Numerous studies have investigated the impacts of common types of chronic pain (CP) on patients’ cognitive function and found CP to be associated with later dementia. More recently, it is increasingly recognized that CP conditions frequently coexist at multiple body sites and can further burden the overall health of patients.

However, whether and how multisite CP (MCP) contributes to an increased risk of dementia, compared to single site CP (SCP) and no pain (PF), remains largely unclear.

In the present study, using the UK Biobank cohort, we first investigated the risk of dementia in individuals (n=354,943) with different numbers of coexisting CP sites using proportional hazards regression models of Cox. We then applied generalized additive models to determine whether MCP causes excessive deterioration in participants’ cognition and brain structure (n = 19,116).
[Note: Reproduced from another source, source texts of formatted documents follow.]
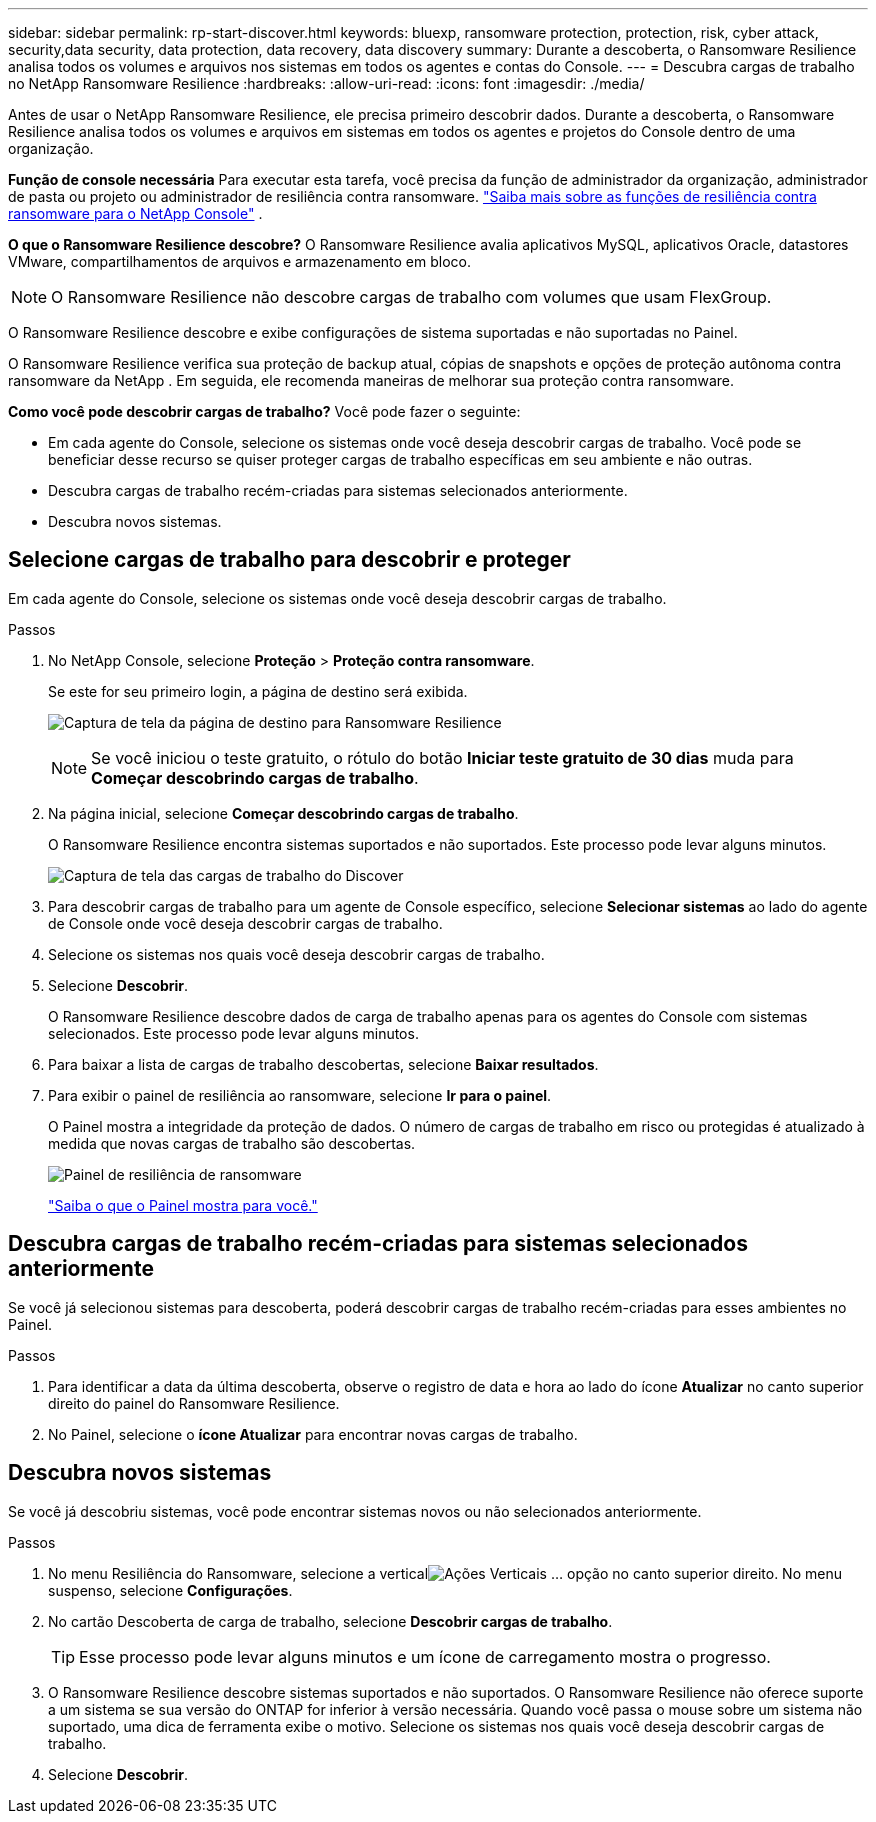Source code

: ---
sidebar: sidebar 
permalink: rp-start-discover.html 
keywords: bluexp, ransomware protection, protection, risk, cyber attack, security,data security, data protection, data recovery, data discovery 
summary: Durante a descoberta, o Ransomware Resilience analisa todos os volumes e arquivos nos sistemas em todos os agentes e contas do Console. 
---
= Descubra cargas de trabalho no NetApp Ransomware Resilience
:hardbreaks:
:allow-uri-read: 
:icons: font
:imagesdir: ./media/


[role="lead"]
Antes de usar o NetApp Ransomware Resilience, ele precisa primeiro descobrir dados.  Durante a descoberta, o Ransomware Resilience analisa todos os volumes e arquivos em sistemas em todos os agentes e projetos do Console dentro de uma organização.

*Função de console necessária* Para executar esta tarefa, você precisa da função de administrador da organização, administrador de pasta ou projeto ou administrador de resiliência contra ransomware. link:https://docs.netapp.com/us-en/console-setup-admin/reference-iam-ransomware-roles.html["Saiba mais sobre as funções de resiliência contra ransomware para o NetApp Console"^] .

*O que o Ransomware Resilience descobre?*  O Ransomware Resilience avalia aplicativos MySQL, aplicativos Oracle, datastores VMware, compartilhamentos de arquivos e armazenamento em bloco.


NOTE: O Ransomware Resilience não descobre cargas de trabalho com volumes que usam FlexGroup.

O Ransomware Resilience descobre e exibe configurações de sistema suportadas e não suportadas no Painel.

O Ransomware Resilience verifica sua proteção de backup atual, cópias de snapshots e opções de proteção autônoma contra ransomware da NetApp .  Em seguida, ele recomenda maneiras de melhorar sua proteção contra ransomware.

*Como você pode descobrir cargas de trabalho?*  Você pode fazer o seguinte:

* Em cada agente do Console, selecione os sistemas onde você deseja descobrir cargas de trabalho.  Você pode se beneficiar desse recurso se quiser proteger cargas de trabalho específicas em seu ambiente e não outras.
* Descubra cargas de trabalho recém-criadas para sistemas selecionados anteriormente.
* Descubra novos sistemas.




== Selecione cargas de trabalho para descobrir e proteger

Em cada agente do Console, selecione os sistemas onde você deseja descobrir cargas de trabalho.

.Passos
. No NetApp Console, selecione *Proteção* > *Proteção contra ransomware*.
+
Se este for seu primeiro login, a página de destino será exibida.

+
image:screen-landing.png["Captura de tela da página de destino para Ransomware Resilience"]

+

NOTE: Se você iniciou o teste gratuito, o rótulo do botão *Iniciar teste gratuito de 30 dias* muda para *Começar descobrindo cargas de trabalho*.

. Na página inicial, selecione *Começar descobrindo cargas de trabalho*.
+
O Ransomware Resilience encontra sistemas suportados e não suportados.  Este processo pode levar alguns minutos.

+
image:screen-discover-workloads.png["Captura de tela das cargas de trabalho do Discover"]

. Para descobrir cargas de trabalho para um agente de Console específico, selecione *Selecionar sistemas* ao lado do agente de Console onde você deseja descobrir cargas de trabalho.
. Selecione os sistemas nos quais você deseja descobrir cargas de trabalho.
. Selecione *Descobrir*.
+
O Ransomware Resilience descobre dados de carga de trabalho apenas para os agentes do Console com sistemas selecionados.  Este processo pode levar alguns minutos.

. Para baixar a lista de cargas de trabalho descobertas, selecione *Baixar resultados*.
. Para exibir o painel de resiliência ao ransomware, selecione *Ir para o painel*.
+
O Painel mostra a integridade da proteção de dados.  O número de cargas de trabalho em risco ou protegidas é atualizado à medida que novas cargas de trabalho são descobertas.

+
image:screen-dashboard.png["Painel de resiliência de ransomware"]

+
link:rp-use-dashboard.html["Saiba o que o Painel mostra para você."]





== Descubra cargas de trabalho recém-criadas para sistemas selecionados anteriormente

Se você já selecionou sistemas para descoberta, poderá descobrir cargas de trabalho recém-criadas para esses ambientes no Painel.

.Passos
. Para identificar a data da última descoberta, observe o registro de data e hora ao lado do ícone *Atualizar* no canto superior direito do painel do Ransomware Resilience.
. No Painel, selecione o *ícone Atualizar* para encontrar novas cargas de trabalho.




== Descubra novos sistemas

Se você já descobriu sistemas, você pode encontrar sistemas novos ou não selecionados anteriormente.

.Passos
. No menu Resiliência do Ransomware, selecione a verticalimage:button-actions-vertical.png["Ações Verticais"] ... opção no canto superior direito.  No menu suspenso, selecione *Configurações*.
. No cartão Descoberta de carga de trabalho, selecione *Descobrir cargas de trabalho*.
+

TIP: Esse processo pode levar alguns minutos e um ícone de carregamento mostra o progresso.

. O Ransomware Resilience descobre sistemas suportados e não suportados.  O Ransomware Resilience não oferece suporte a um sistema se sua versão do ONTAP for inferior à versão necessária.  Quando você passa o mouse sobre um sistema não suportado, uma dica de ferramenta exibe o motivo.  Selecione os sistemas nos quais você deseja descobrir cargas de trabalho.
. Selecione *Descobrir*.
We found that people with MCP were associated with a significantly higher risk of dementia, broader and more rapid cognitive impairment, and more hippocampal atrophy than people with PF and those with SCP. .

Moreover, the adverse effects of MCP on dementia risk and hippocampal volume worsened with the number of coexisting CP sites. Mediation analyzes further revealed that the decline in fluid intelligence in MCP individuals was partially mediated by hippocampal atrophy.

Our results suggest that cognitive decline and hippocampal atrophy interact biologically and may underlie the increased risk of dementia associated with MCP.